Elsherbiny Doaa, Cohen Karen, Jansson Britt, Smith Peter, McIlleron Helen, Simonsson Ulrika S H
Division of Pharmacokinetics and Drug Therapy, Department of Pharmaceutical Biosciences, Uppsala University, P.O. Box 591 BMC, 75124 Uppsala, Sweden.
Eur J Clin Pharmacol. 2009 Jan;65(1):71-80. doi: 10.1007/s00228-008-0481-y. Epub 2008 Aug 27.
The aim was to develop a model to describe the population pharmacokinetics of nevirapine in South African human immunodeficiency virus (HIV)-infected patients who were taking nevirapine-based antiretroviral therapy concomitantly or in the absence of rifampicin-based tuberculosis therapy.
Patients were divided into two groups: (1) patients receiving nevirapine-containing antiretroviral regimen (200 mg twice daily) and continuation phase rifampicin-containing tuberculosis therapy (n = 27) in whom blood samples were obtained before and not less than 14 days after they completed tuberculosis therapy; (2) patients without tuberculosis who were receiving a nevirapine-containing antiretroviral regimen for at least 3 weeks (n = 26). The population pharmacokinetics of nevirapine was described using nonlinear mixed effects modelling with NONMEM software. Based on the developed model, plasma concentration profiles after 300, 400 and 500 mg of nevirapine twice daily were simulated.
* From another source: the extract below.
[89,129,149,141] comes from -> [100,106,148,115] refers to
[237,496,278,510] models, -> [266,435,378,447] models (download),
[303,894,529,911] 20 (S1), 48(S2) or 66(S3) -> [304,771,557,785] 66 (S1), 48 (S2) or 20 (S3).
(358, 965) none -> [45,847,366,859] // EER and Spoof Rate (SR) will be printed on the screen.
Concomitant administration of rifampicin increased nevirapine oral clearance (CL/F) by 37.4% and reduced the absorption rate constant (k(a)) by almost sixfold. Rifampicin reduced the nevirapine average minimum concentration by 39%. Simulated doses of 300 mg twice daily elevated nevirapine concentrations above subtherapeutic levels in most patients, with minimum exposure above the recommended maximum concentration. The area under the concentration-time curve of 12-hydroxynevirapine was not different in the presence of rifampicin. 2-, 3- and 8-Hydroxynevirapine were not detectable (LLOQ = 0.025 mg/L).
The developed model adequately describes nevirapine population pharmacokinetics in a South African population when taken with/and in the absence of rifampicin treatment. The simulations suggest that an increased dose of 300 mg twice daily would achieve adequate nevirapine concentrations in most patients during rifampicin-containing treatment for tuberculosis.
本研究旨在建立一个模型,以描述在南非接受基于奈韦拉平的抗逆转录病毒治疗的人类免疫缺陷病毒(HIV)感染患者中,无论是否同时接受基于利福平的抗结核治疗时奈韦拉平的群体药代动力学。
患者被分为两组:(1)接受含奈韦拉平的抗逆转录病毒方案(每日两次,每次200毫克)并在继续期接受含利福平的抗结核治疗的患者(n = 27),在完成抗结核治疗前及治疗结束后不少于14天采集血样;(2)未患结核病且接受含奈韦拉平的抗逆转录病毒方案至少3周的患者(n = 26)。使用NONMEM软件通过非线性混合效应模型描述奈韦拉平的群体药代动力学。基于所建立的模型,模拟了每日两次服用300、400和500毫克奈韦拉平后的血药浓度曲线。
利福平的同时给药使奈韦拉平的口服清除率(CL/F)提高了37.4%,并使吸收速率常数(k(a))降低了近六倍。利福平使奈韦拉平的平均最低浓度降低了39%。模拟的每日两次300毫克剂量使大多数患者的奈韦拉平浓度升高至亚治疗水平以上,最低暴露量高于推荐的最高浓度。在存在利福平的情况下,12 - 羟基奈韦拉平的浓度 - 时间曲线下面积没有差异。未检测到2 -、3 - 和8 - 羟基奈韦拉平(LLOQ = 0.025毫克/升)。
所建立的模型能够充分描述南非人群在接受/未接受利福平治疗时奈韦拉平的群体药代动力学。模拟结果表明,在含利福平的抗结核治疗期间,每日两次增加至300毫克的剂量将使大多数患者达到足够的奈韦拉平浓度。